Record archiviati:
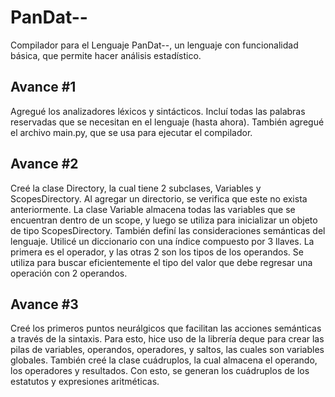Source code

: # PanDat--
Compilador para el Lenguaje PanDat--, un lenguaje con funcionalidad básica, que permite hacer análisis estadístico.

## Avance #1
Agregué los analizadores léxicos y sintácticos. Incluí todas las palabras reservadas que se necesitan en el lenguaje (hasta ahora). También agregué el archivo main.py, que se usa para ejecutar el compilador.

## Avance #2
Creé la clase Directory, la cual tiene 2 subclases, Variables y ScopesDirectory. Al agregar un directorio, se verifica que este no exista anteriormente. La clase Variable almacena todas las variables que se encuentran dentro de un scope, y luego se utiliza para inicializar un objeto de tipo ScopesDirectory.
También definí las consideraciones semánticas del lenguaje. Utilicé un diccionario con una índice compuesto por 3 llaves. La primera es el operador, y las otras 2 son los tipos de los operandos. Se utiliza para buscar eficientemente el tipo del valor que debe regresar una operación con 2 operandos. 

## Avance #3
Creé los primeros puntos neurálgicos que facilitan las acciones semánticas a través de la sintaxis. Para esto, hice uso de la librería deque para crear las pilas de variables, operandos, operadores, y saltos, las cuales son variables globales. También creé la clase cuádruplos, la cual almacena el operando, los operadores y resultados. Con esto, se generan los cuádruplos de los estatutos y expresiones aritméticas.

Il compito:
Ricopia parola per parola il testo di tutti i record, senza riportare le immagini.

Risultato:
Source code

: # PanDat--
Compilador para el Lenguaje PanDat--, un lenguaje con funcionalidad básica, que permite hacer análisis estadístico.

## Avance #1
Agregué los analizadores léxicos y sintácticos. Incluí todas las palabras reservadas que se necesitan en el lenguaje (hasta ahora). También agregué el archivo main.py, que se usa para ejecutar el compilador.

## Avance #2
Creé la clase Directory, la cual tiene 2 subclases, Variables y ScopesDirectory. Al agregar un directorio, se verifica que este no exista anteriormente. La clase Variable almacena todas las variables que se encuentran dentro de un scope, y luego se utiliza para inicializar un objeto de tipo ScopesDirectory.
También definí las consideraciones semánticas del lenguaje. Utilicé un diccionario con una índice compuesto por 3 llaves. La primera es el operador, y las otras 2 son los tipos de los operandos. Se utiliza para buscar eficientemente el tipo del valor que debe regresar una operación con 2 operandos. 

## Avance #3
Creé los primeros puntos neurálgicos que facilitan las acciones semánticas a través de la sintaxis. Para esto, hice uso de la librería deque para crear las pilas de variables, operandos, operadores, y saltos, las cuales son variables globales. También creé la clase cuádruplos, la cual almacena el operando, los operadores y resultados. Con esto, se generan los cuádruplos de los estatutos y expresiones aritméticas.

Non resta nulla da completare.